Thy blood-shot eye darts pestilential fire,
Destroys the genuine offspring of the heart,
The wish benevolent, the kind desire,
The friendly intercourse devoid of art.
Away! to dark Cimmerian regions fly!
In kindred glooms, revolve thy baleful haggard eye.

Where merit shines in honour bright,
Thou lov'st to dim the radiant light;
Where beauty's charms disclose their pow'r,
Thou lov'st to blast the blooming flow'r;
Wherever excellence is found,
Thy ready fangs delight to wound;
And what to all should give supreme delight,
Degraded sinks, and withers in thy sight.
Swift at thy touch Parnassian laurels fade,
And wreaths triumphal on the warrior's brow;
Thou can'st envelop virtue in thy shade,
And o'er her charms malignant darkness throw—
Yet know, base passion, Truth's unerring ray,
Spite of thy arts, can dissipate the gloom;
Place injur'd virtue fair in open day,
And bid the laurel with new vigour bloom;
Rescue from thee each justly honour'd name,
And give to modest merit its due place in fame.

Go! make thy dark unblest abode,
Hid with the twilight-loving toad;
Black, pimpled, loathsome, like to thee,
Resembling pair! ye must agree.
Yet ah! the toad, detested thing,
Has neither pois'nous tooth, nor sting.
Thou, worse than vipers, can'st diffuse around
The deadly venom, and the livid wound.
Beneath thy steps the verdant herbage dies,
Thy with'ring blast destroys the op'ning flow'r;
Swift from thy sight, each flutt'ring songster flies,
And streams roll refluent from thy hated pow'r;
The charms of beauty, and the grace of youth
Fall to thy unrelenting hate a prey;
And all envenom'd by thy cank'ring tooth,
Fair reputation blasted dies away.
Malignant passion! thy prime bliss is to destroy!
Thy greatest curse is to behold a rival's joy!

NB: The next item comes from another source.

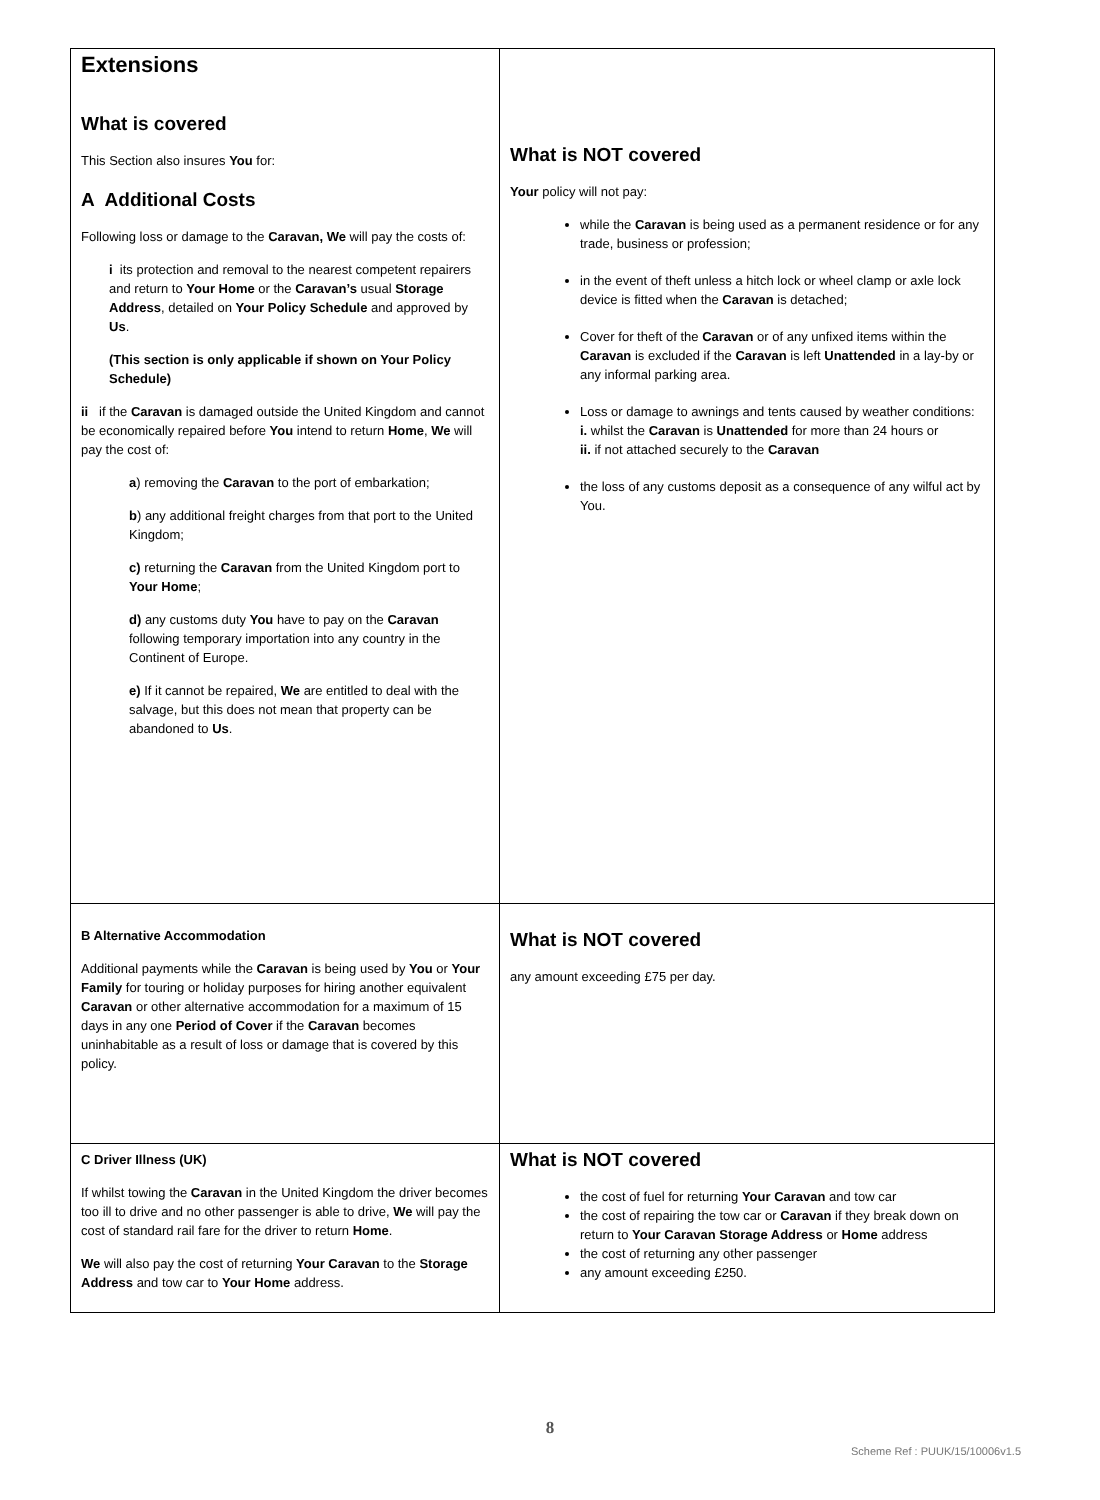| Extensions What is covered This Section also insures You for: A Additional Costs Following loss or damage to the Caravan, We will pay the costs of: i its protection and removal to the nearest competent repairers and return to Your Home or the Caravan’s usual Storage Address , detailed on Your Policy Schedule and approved by Us . (This section is only applicable if shown on Your Policy Schedule) ii if the Caravan is damaged outside the United Kingdom and cannot be economically repaired before You intend to return Home , We will pay the cost of: a ) removing the Caravan to the port of embarkation; b ) any additional freight charges from that port to the United Kingdom; c) returning the Caravan from the United Kingdom port to Your Home ; d) any customs duty You have to pay on the Caravan following temporary importation into any country in the Continent of Europe. e) If it cannot be repaired, We are entitled to deal with the salvage, but this does not mean that property can be abandoned to Us . | What is NOT covered Your policy will not pay: while the Caravan is being used as a permanent residence or for any trade, business or profession; in the event of theft unless a hitch lock or wheel clamp or axle lock device is fitted when the Caravan is detached; Cover for theft of the Caravan or of any unfixed items within the Caravan is excluded if the Caravan is left Unattended in a lay-by or any informal parking area. Loss or damage to awnings and tents caused by weather conditions: i. whilst the Caravan is Unattended for more than 24 hours or ii. if not attached securely to the Caravan the loss of any customs deposit as a consequence of any wilful act by You. |
| B Alternative Accommodation Additional payments while the Caravan is being used by You or Your Family for touring or holiday purposes for hiring another equivalent Caravan or other alternative accommodation for a maximum of 15 days in any one Period of Cover if the Caravan becomes uninhabitable as a result of loss or damage that is covered by this policy. | What is NOT covered any amount exceeding £75 per day. |
| C Driver Illness (UK) If whilst towing the Caravan in the United Kingdom the driver becomes too ill to drive and no other passenger is able to drive, We will pay the cost of standard rail fare for the driver to return Home . We will also pay the cost of returning Your Caravan to the Storage Address and tow car to Your Home address. | What is NOT covered the cost of fuel for returning Your Caravan and tow car the cost of repairing the tow car or Caravan if they break down on return to Your Caravan Storage Address or Home address the cost of returning any other passenger any amount exceeding £250. |
8
Scheme Ref : PUUK/15/10006v1.5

All vile and hateful as thou art,
Thou dwellest in the human heart.
What charm or magic can'st thou use,
Thy vile contagion to infuse!
And thus pervert his native mind,
From open, gen'rous, free, and kind.
To dark suspicion's cloudy restless state,
And all the sullen angry gloom of hate!
No peace the sad infected bosom knows,
Nor heeds the light that all enliv'ning shines.
But brooding o'er its self-created woes,
Deep hid in joyless shades, dejected pines.
The secret poison on his vitals preys,
Corrodes the tender root of social love,
Contaminates each hope would make his days,
Replete with joys, in bright succession move.—
This — this is all thy vot'ries' meed, at best,
To live in woes unpitied, and to die unblest.

Avaunt invidious baleful pow'r!
No more infest the genial hour!
No more from human hearts remove
The gen'rous seeds of social love;
Forbid soft pity's tear to flow,
Or teach — to smile at other's woe.
Let kind benevolence extend around
Her wish humane, and heal the wretch's wound.
Thou foe to peace, content, and harmless joy,
To gen'rous friendship, and commutual love,
Who dost the source of ev'ry bliss destroy,
What heart can harbour, or what thought approve?
Alas! by far too many of our kind
Indulg'd, thou rul'st the sullen ruthless breast;
Smother'st each warm emotion of the mind,
And reign'st supreme, by jealous hatred drest.
O'er me, ah! never wave thy sombre wing,
Nor in this heart, infix thy life-empois'ning sting.